[Stored data entries]
-.-.-
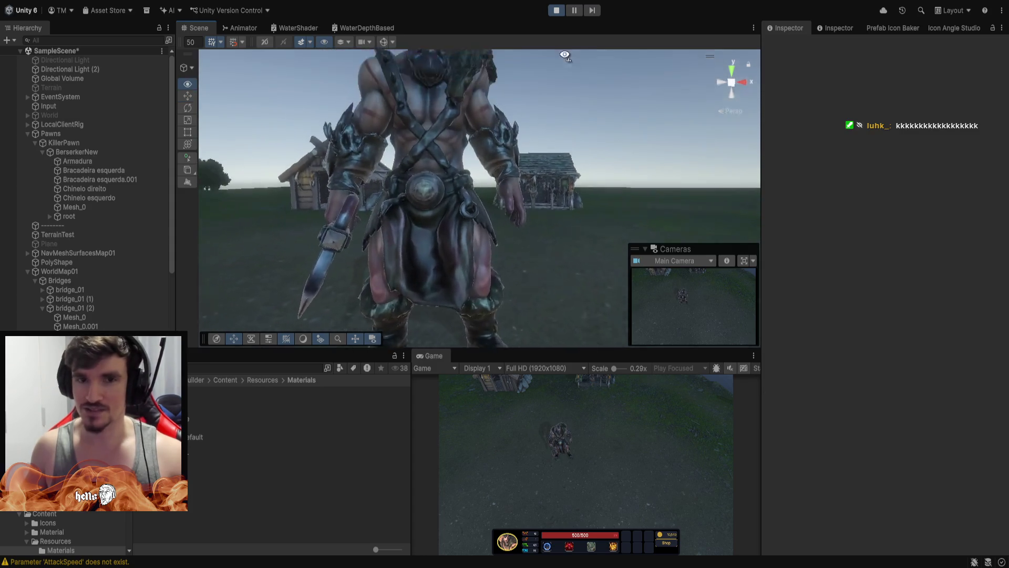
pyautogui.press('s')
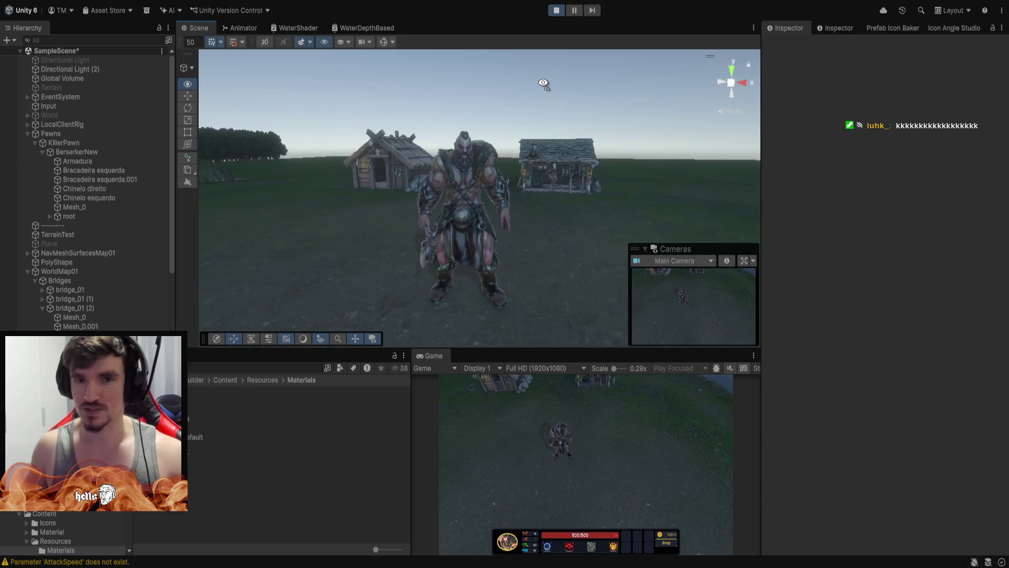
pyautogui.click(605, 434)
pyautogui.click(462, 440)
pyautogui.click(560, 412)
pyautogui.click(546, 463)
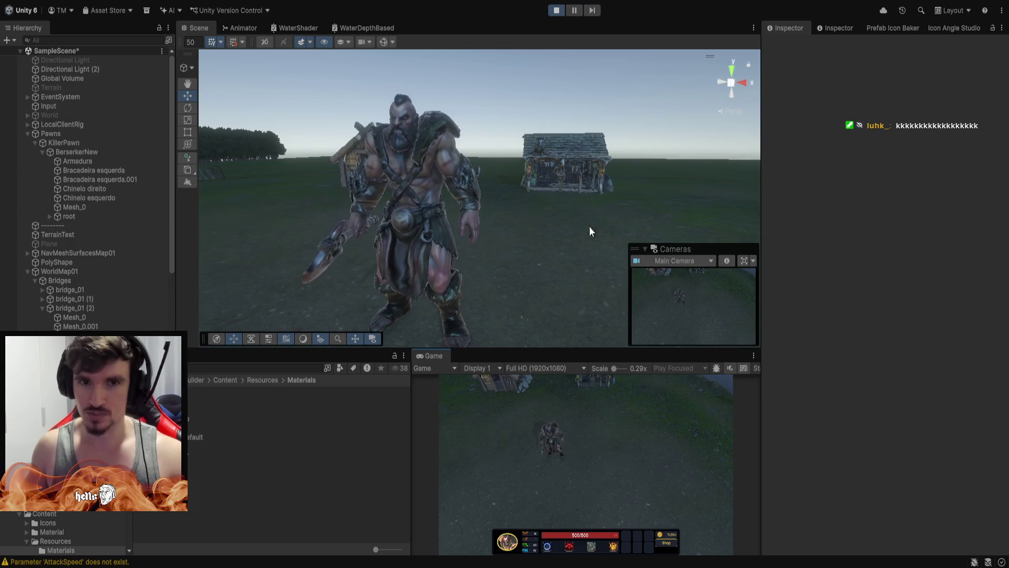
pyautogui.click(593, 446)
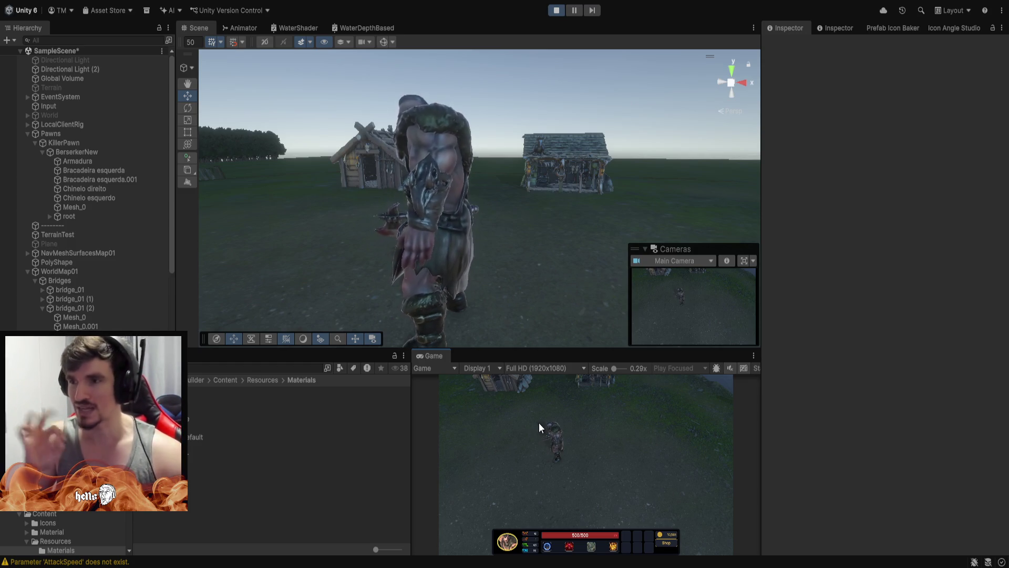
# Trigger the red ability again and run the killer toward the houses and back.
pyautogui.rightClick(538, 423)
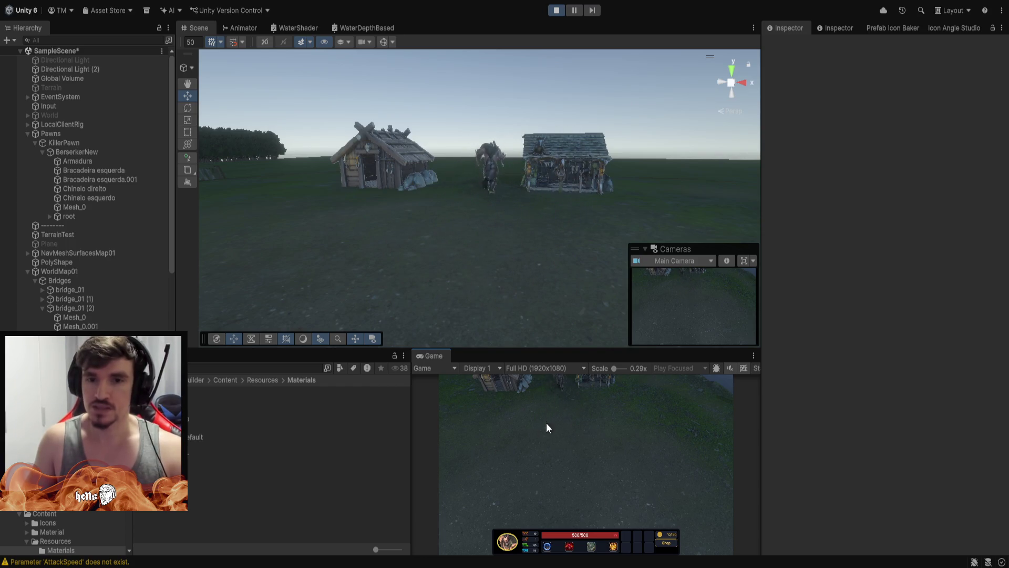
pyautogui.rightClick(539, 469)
-.-.-
### Activity
Each line of the data should be printed again exactly. Please leave pictures out.

### Answer space
pyautogui.press('s')
pyautogui.click(605, 434)
pyautogui.click(462, 440)
pyautogui.click(560, 412)
pyautogui.click(546, 463)
pyautogui.click(593, 446)
# Trigger the red ability again and run the killer toward the houses and back.
pyautogui.rightClick(538, 423)
pyautogui.rightClick(539, 469)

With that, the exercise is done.